:: Given text

AFRECAR aims not only to establish that the so-far laboratory-scale process can successfully be scaled up to something able to deliver worthwhile amounts of recycled carbon, but also to find and develop uses for that carbon. Additionally, it will explore the economics of recovering phenol and other hydrocarbons from the epoxy and whether these can be re-used as chemical feedstock.

Uses

Finding and cultivating markets for recyclates is key to building a viable recycling solution overall. According to Professor Nick Warrior, HIRECAR and related programmes have focused largely on the use of recycled carbon fibre in bulk moulding compound (BMC) for smaller, non load-bearing components, and in sheet moulding compound (SMC) where carbon fibre is rolled together with sheets of polymer. BMC and SMC are widely used by the automotive industry. Recycled carbon fibre is also being tested for use in tyres, industrial injection moulds and sporting goods such as skateboards. Aero equipment suppliers are looking to exploit it for such items as aircraft baggage bins and galley carts. Use in vehicle brakes is the focus of the UK government-funded ReBrake programme, in which Milled Carbon is a key participant. Flocked fibre can be used for conductive substrates, filter media and decorative interiors. Short fibres can enhance the strength and durability of concrete used in construction.

The big apparent advantage of the supercritical fluid recovery method is that it can retrieve the most valuable form of carbon fibres suitable for higher-grade applications including substantial engineered structures such as vehicle floor pans and secondary aerostructures. This is because of its ability to recover in impressive condition long fibres that can subsequently be aligned, a key factor in making recycled fibres suitable for load-bearing applications.

“If the material can be spun into continuous yarn with properties and costs competitive with those of new carbon fibres, it will expand the application of composites in vehicles and other structures where weight reduction is important,” according to Dr Ebby Shahidi, technical director of Advanced Composites Group. “Typical applications would include light body panels, chassis etc in the automotive sector, plus numerous components in marine, aerospace and other industries.”

::::
:: Material provided

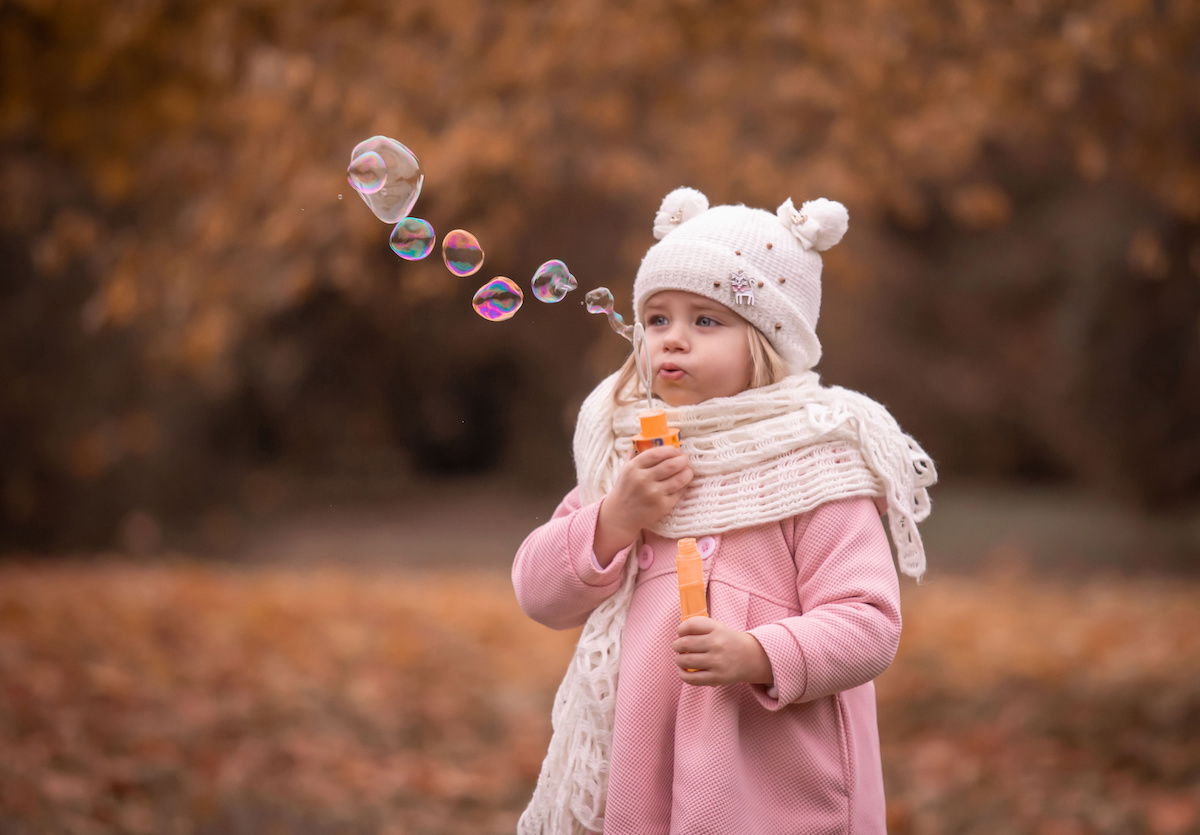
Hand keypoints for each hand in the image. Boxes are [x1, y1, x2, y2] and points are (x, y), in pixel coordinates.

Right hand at [594, 446, 691, 560]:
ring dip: (687, 472)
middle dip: (683, 460)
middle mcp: (643, 480)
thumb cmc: (625, 490)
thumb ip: (635, 454)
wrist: (620, 516)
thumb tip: (646, 438)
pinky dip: (684, 487)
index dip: (671, 450)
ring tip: (688, 470)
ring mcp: (654, 494)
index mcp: (633, 468)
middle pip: (671, 464)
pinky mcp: (662, 506)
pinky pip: (679, 492)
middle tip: (685, 459)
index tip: (677, 450)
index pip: (657, 453)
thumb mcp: (625, 470)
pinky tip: (683, 484)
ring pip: (679, 479)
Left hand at [671, 617, 773, 686]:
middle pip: (684, 643)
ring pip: (685, 661)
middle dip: (676, 646)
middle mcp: (717, 644)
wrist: (752, 658)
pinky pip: (692, 678)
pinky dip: (682, 675)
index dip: (680, 629)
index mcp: (717, 629)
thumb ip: (700, 627)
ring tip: (680, 659)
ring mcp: (717, 662)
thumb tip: (678, 635)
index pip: (690, 625)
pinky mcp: (717, 678)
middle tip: (677, 647)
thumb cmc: (729, 641)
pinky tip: (683, 671)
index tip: (680, 633)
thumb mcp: (719, 627)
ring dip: (678, 660)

::::

Required tasks
(1) Give again, word for word, everything in the passage on recycling carbon fiber from "The big apparent" down to "for load-bearing applications.".
(2) From the passage on recycling carbon fiber, list every use it gives for flocked fiber.
(3) Pick up the passage on recycling carbon fiber after its last sentence and keep writing.

Your responses
(1)
The big apparent advantage of the supercritical fluid recovery method is that it can retrieve the most valuable form of carbon fibres suitable for higher-grade applications including substantial engineered structures such as vehicle floor pans and secondary aerostructures. This is because of its ability to recover in impressive condition long fibres that can subsequently be aligned, a key factor in making recycled fibres suitable for load-bearing applications.

(2)
Conductive substrates
Filter media
Decorative interiors

(3)
A UK Technology Innovation Programme, FibreCycle, is one recycling initiative that is focusing on the conversion of recycled carbon fibre into spun yarn. Steve Pickering anticipates that such yarns and tows will enable the production of prepreg-like materials having high fibre volume fractions and hence competitive strength and stiffness-to-weight properties. Technical Fibre Products, in particular, will be closely involved in this aspect of the work.

*Further information
Further information about the University of Nottingham's research can be found in the paper Chemical Recycling of Carbon Fibre Composites using Alcohols under Subcritical and Supercritical Conditions, Journal of Supercritical Fluids, Volume 46, Issue 1 (2008), pages 83-92, published by Elsevier. This article is available on ScienceDirect; www.sciencedirect.com.

It appears the UK may have a world lead in researching this technology. Some work is believed to be taking place in Japan but details are unavailable, while US recycling specialist Adherent Technologies claims to have a similar process but, again, is coy about the details. Steve Pickering is optimistic about the prospects.

“The future looks promising,” he declares. “Industry will generate thousands of tons of carbon composite and it makes good environmental and economic sense for most of this to be recycled.”

In any case legislators, driven by the environmental imperative, will insist upon it. Being able to obtain a high-grade recycled product will make all the difference, greatly expanding the market for recyclate. It may also expand the market for carbon composites overall. Automotive manufacturers, for example, will be less concerned about adopting weight-saving composites in a legislative climate mandating that future vehicles will have to be up to 80% recyclable once they are confident that means exist to recycle them cleanly and efficiently. Composite interests around the world will undoubtedly be keeping a keen eye on AFRECAR progress.